INSTRUCTION 1 => According to the post about Street Rat, what city were the young homeless people in the Finleys' research living in?

TEXT EXCERPT =>

▼

Tag Archives: poetry

194: Street Rat

11 Jan

I found Street Rat in a book on Ethnodrama. The play was adapted by Johnny Saldaña, Susan Finley and Macklin Finley from the ethnographic research of the Finleys into young homeless people living on the streets in New Orleans in the mid 1990s.

graffiti rat by Banksy

Street rat by Banksy

The play uses the research, the interviewees’ words and also the poetry that Macklin Finley wrote about the experience. As a play, I found it at times didactic and a little clumsy but this is likely to be a result of trying to turn interviews into theatre without including the character of an interviewer.

When characters articulate their politics and beliefs, it comes across as answers to an outsider’s questions but is presented, unconvincingly, as dialogue between young people.

TIGGER: I know plenty of f*cking straight up prostitutes. They’re cool as hell, but that’s not something I’m going to do.

ROACH: It makes you compromise yourself. People who do it have to be comfortable with doing it. Sometimes people get caught up in it, when they aren’t comfortable doing it, but they do it anyway. That causes so many problems.

The inclusion of Macklin’s poetry worked really well in some instances but in others felt perilously close to self-indulgent. The authors saw it as a Brechtian narratorial device, and it works best when it is making comment on the action, like the following example which followed the dropping of small change at Roach’s feet.

MACK: Three pennies
fall like
rain in
the thunderous
silence after.

▲

RECORDS SHOWN =>

▼

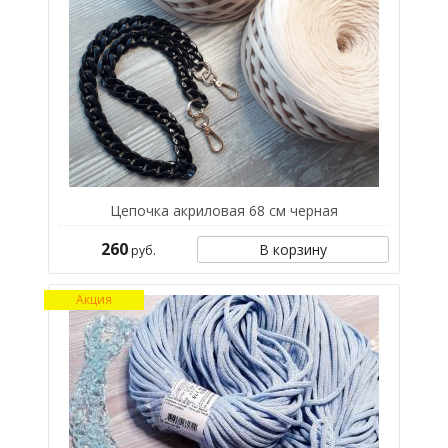
Цепочка акриловая 68 см черная
260
В корзину
руб.
Акция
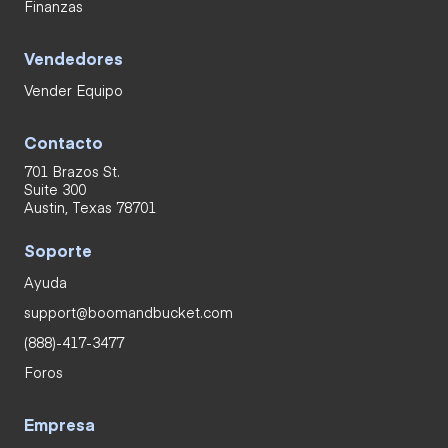
Finanzas
Vendedores
Vender Equipo
Contacto
701 Brazos St.
Suite 300
Austin, Texas 78701
Soporte
Ayuda
support@boomandbucket.com
(888)-417-3477
Foros
Empresa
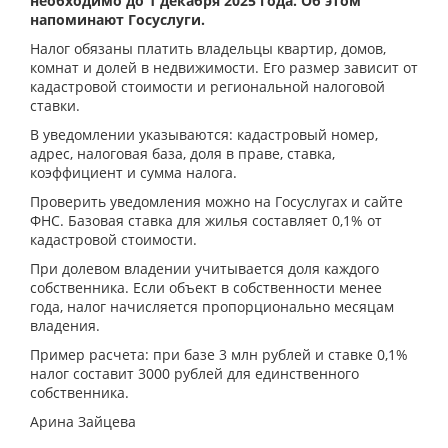
необходимо до 1 декабря 2025 года. Об этом
напоминают Госуслуги.
Налог обязаны платить владельцы квартир, домов,
комнат и долей в недвижимости. Его размер зависит от
кадастровой стоимости и региональной налоговой
ставки.
В уведомлении указываются: кадастровый номер,
адрес, налоговая база, доля в праве, ставка,
коэффициент и сумма налога.
Проверить уведомления можно на Госуслугах и сайте
ФНС. Базовая ставка для жилья составляет 0,1% от
кадастровой стоимости.
При долевом владении учитывается доля каждого
собственника. Если объект в собственности менее
года, налог начисляется пропорционально месяцам
владения.
Пример расчета: при базе 3 млн рублей и ставке 0,1%
налог составит 3000 рублей для единственного
собственника.
Арина Зайцева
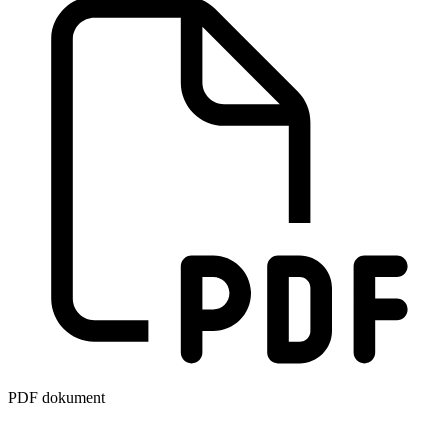
PDF dokument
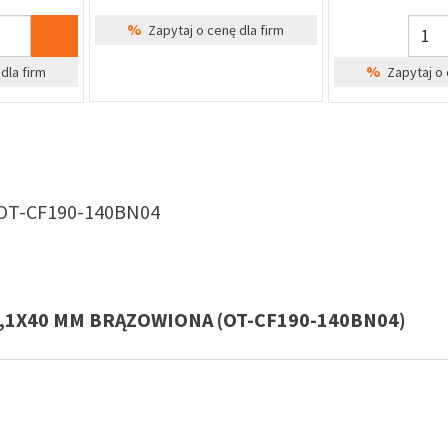
%
Zapytaj o cenę dla firm
%
dla firm
Zapytaj o 
OT-CF190-140BN04
 8,1X40 MM BRĄZOWIONA (OT-CF190-140BN04)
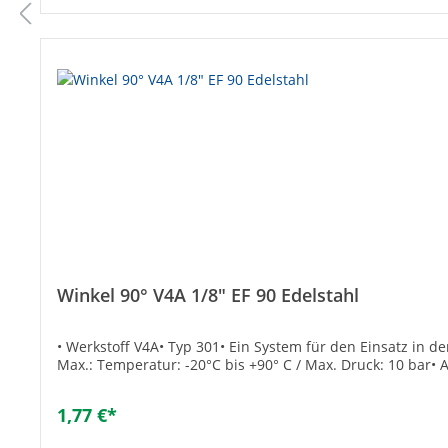
Winkel 90° V4A 1/8" EF 90 Edelstahl
• Werkstoff V4A• Typ 301• Ein System für den Einsatz in d
Max.: Temperatur: -20°C bis +90° C / Max. Druck: 10 bar
1,77 €*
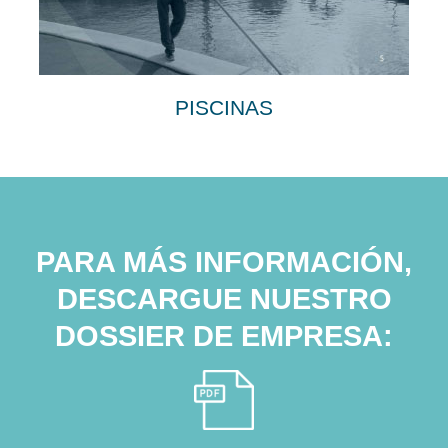
PISCINAS
PARA MÁS INFORMACIÓN,
DESCARGUE NUESTRO
DOSSIER DE EMPRESA:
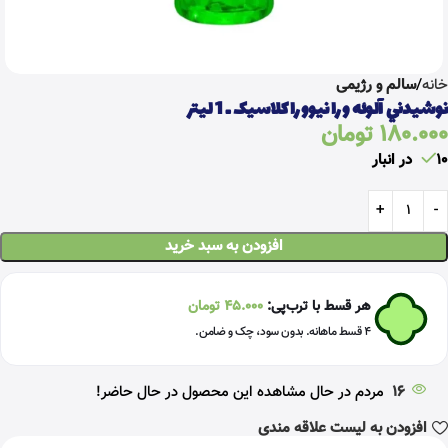
خانه
سالم و رژیمی
نوشيدني آلوئه ورا نيوورا کلاسیک ـ 1 ليتر
180.000
تومان
10 در انبار
افزودن به سبد خرید
هر قسط با ترب‌پی:
45.000
تومان
۴ قسط ماهانه. بدون سود، چک و ضامن.
16
مردم در حال مشاهده این محصول در حال حاضر!
افزودن به لیست علاقه مندی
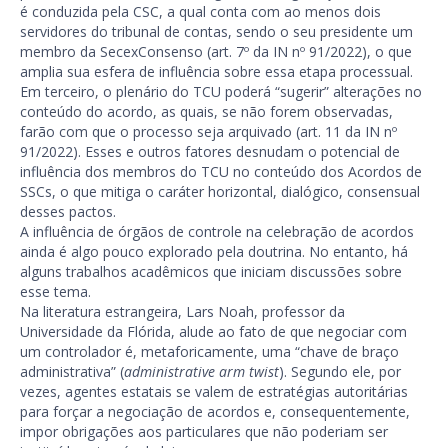
é conduzida pela CSC, a qual conta com ao menos dois
servidores do tribunal de contas, sendo o seu presidente um
membro da SecexConsenso (art. 7º da IN nº 91/2022), o que
amplia sua esfera de influência sobre essa etapa processual.
Em terceiro, o plenário do TCU poderá “sugerir” alterações no
conteúdo do acordo, as quais, se não forem observadas,
farão com que o processo seja arquivado (art. 11 da IN nº
91/2022). Esses e outros fatores desnudam o potencial de
influência dos membros do TCU no conteúdo dos Acordos de
SSCs, o que mitiga o caráter horizontal, dialógico, consensual
desses pactos.
A influência de órgãos de controle na celebração de acordos
ainda é algo pouco explorado pela doutrina. No entanto, há
alguns trabalhos acadêmicos que iniciam discussões sobre
esse tema.
Na literatura estrangeira, Lars Noah, professor da
Universidade da Flórida, alude ao fato de que negociar com
um controlador é, metaforicamente, uma “chave de braço
administrativa” (
administrative arm twist
). Segundo ele, por
vezes, agentes estatais se valem de estratégias autoritárias
para forçar a negociação de acordos e, consequentemente,
impor obrigações aos particulares que não poderiam ser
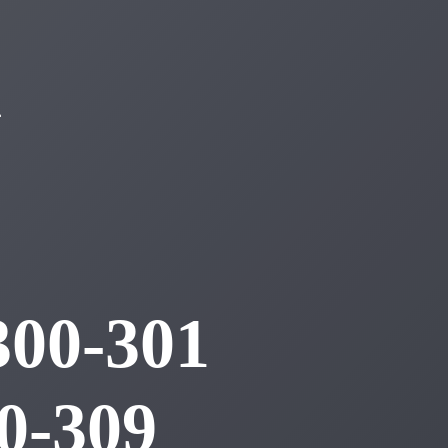
h
300-301
0-309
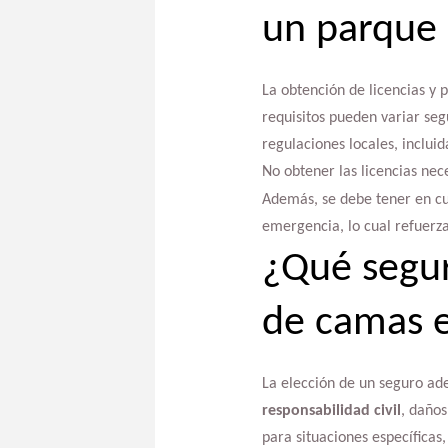
un parque 
La obtención de licencias y
requisitos pueden variar seg
regulaciones locales, incluid
No obtener las licencias nec
Además, se debe tener en cu
emergencia, lo cual refuerza
¿Qué segur
de camas e
La elección de un seguro ade
responsabilidad civil
, daños
para situaciones específicas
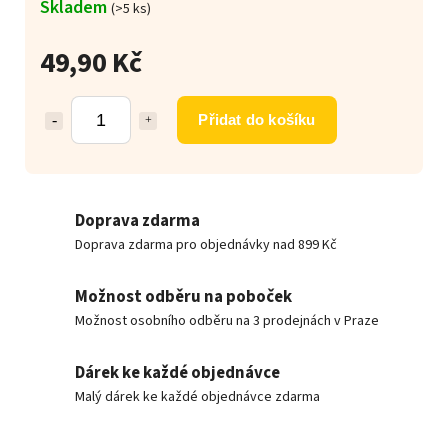
Skladem
(>5 ks)
49,90 Kč
Přidat do košíku
Doprava zdarma
Doprava zdarma pro objednávky nad 899 Kč
Možnost odběru na poboček
Možnost osobního odběru na 3 prodejnách v Praze
Dárek ke každé objednávce
Malý dárek ke každé objednávce zdarma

▲

INSTRUCTION 2 => Copy the rows from their first line through the line containing "8,1X40 MM BRĄZOWIONA (OT-CF190-140BN04)", including that line, and leave out the pictures.

YOUR SOLUTION 1 => New Orleans

YOUR SOLUTION 2 =>
Цепочка акриловая 68 см черная
260
В корзину
руб.
Акция
Finanzas
Vendedores
Vender Equipo
Contacto
701 Brazos St.
Suite 300
Austin, Texas 78701
Soporte
Ayuda
support@boomandbucket.com
(888)-417-3477
Foros
Empresa
необходимо до 1 декабря 2025 года. Об этом
напоминают Госуслуги.
Налог обязаны платить владельцы квартир, домов,
комнат и долей в недвижимости. Его размер зависит от
кадастровой стоимости и региональной налоговой
ставки.
В уведомлении указываются: кадастровый номер,
адрес, налоговая база, доля в праве, ставка,
коэффициент и сумма налога.
Проверить уведомления можно на Госуслугах и сайте
ФНС. Базовая ставка для жилья составляет 0,1% от
кадастровой стоимости.
При долевом владении учитывается доля каждого
собственника. Если объект в собственности менее
года, налог начисляется пропорционально месяцам
владения.
Пример расчета: при базе 3 млн рублей и ставке 0,1%
налог составит 3000 рублей для единственного
собственника.
Арина Зайцева
PDF dokument
%
Zapytaj o cenę dla firm
%
dla firm
Zapytaj o 
OT-CF190-140BN04
 8,1X40 MM BRĄZOWIONA (OT-CF190-140BN04)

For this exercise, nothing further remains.